Back when oil was trading in the $130s, I read a story about airlines, specifically UAL (and maybe AMR as well) hedging their fuel costs at those high prices. I thought to myself at the time, “Well that must certainly be the top in oil”. Here’s some details about their hedging reported in the last quarter earnings press release:
As of July 21, the company had hedged approximately 44 percent of its estimated 2008 third quarter mainline fuel consumption, of which approximately 34 percent is through three-way collars with upside protection beginning on average at a crude equivalent price of $111 per barrel and capped at $127 per barrel, with payment obligations beginning on average at a crude equivalent price below $107 per barrel. The remaining 10 percent is hedged through collars with upside protection beginning at an average crude equivalent price of $111 per barrel with payment obligations on average beginning at crude equivalent price below $100 per barrel.
As of the same date, United had hedged 47 percent of its forecasted mainline fuel consumption for the fourth quarter of 2008, of which 29 percent is through three-way collars with upside protection on average beginning from $113 per barrel and capped at $134 per barrel with payment obligations on average beginning if crude oil drops below $107 per barrel. The remaining 18 percent is hedged through collars with upside protection on average beginning at a crude oil equivalent price of $109 per barrel with payment obligations on average beginning if crude oil drops below $99 per barrel.
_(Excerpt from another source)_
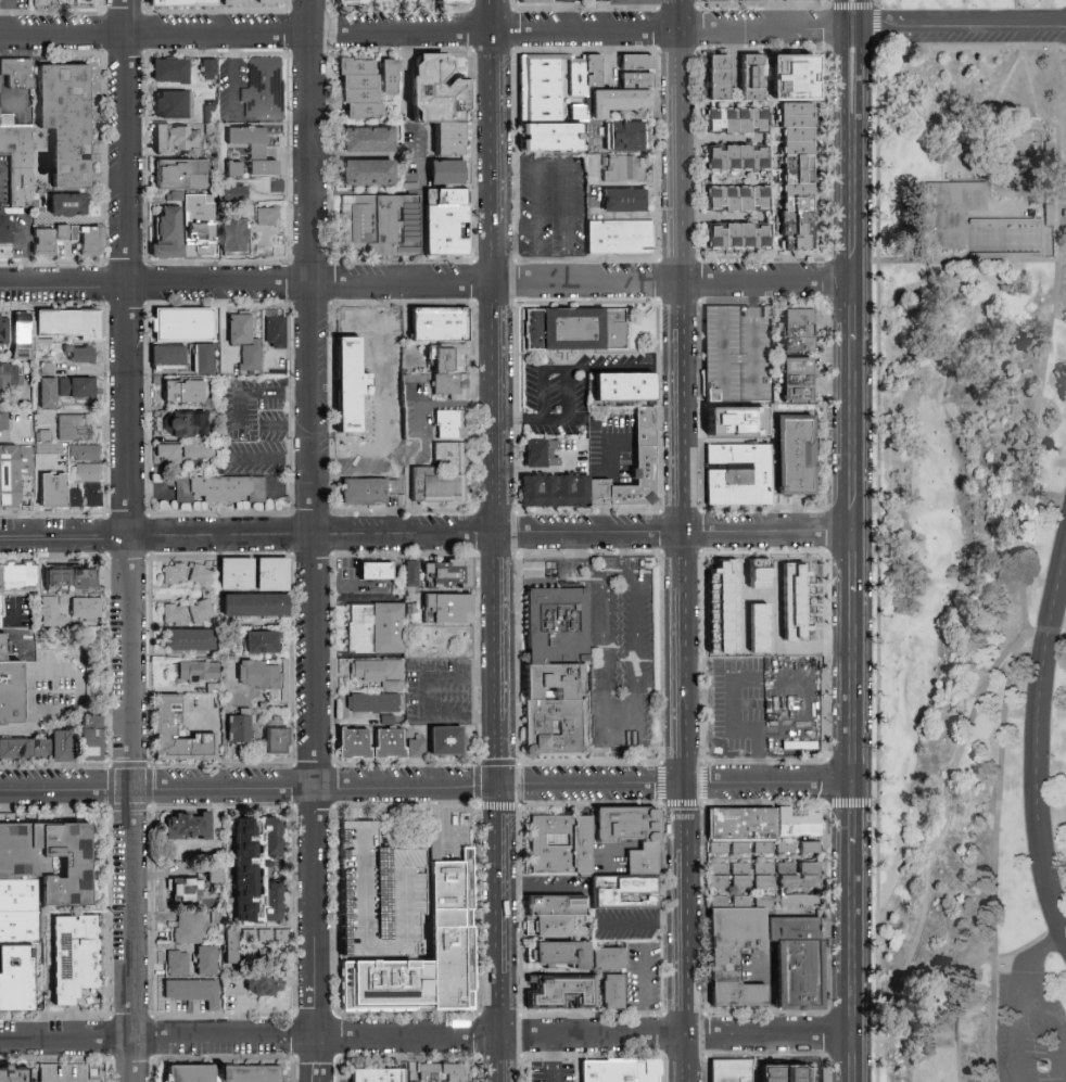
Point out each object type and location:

Now those hedges have come home to roos (via the WSJ)t:
United Airlines said its fuel hedges are underwater by $544 million.
Like other airlines, the nation’s second-largest carrier has been aggressively hedging its fuel expenses, which had seemed to be rising without respite. But oil prices have declined since peaking at $147 a barrel this summer, down to less than $94 a barrel on Wednesday.
In a Securities and Exchange Commission filing, United estimated its hedging loss through the end of the month based on Monday’s predicted fuel prices. The projection included $72 million in realized losses and an additional $472 million in unrealized losses.
Apparently Southwest Airlines is the only American carrier with intelligent management.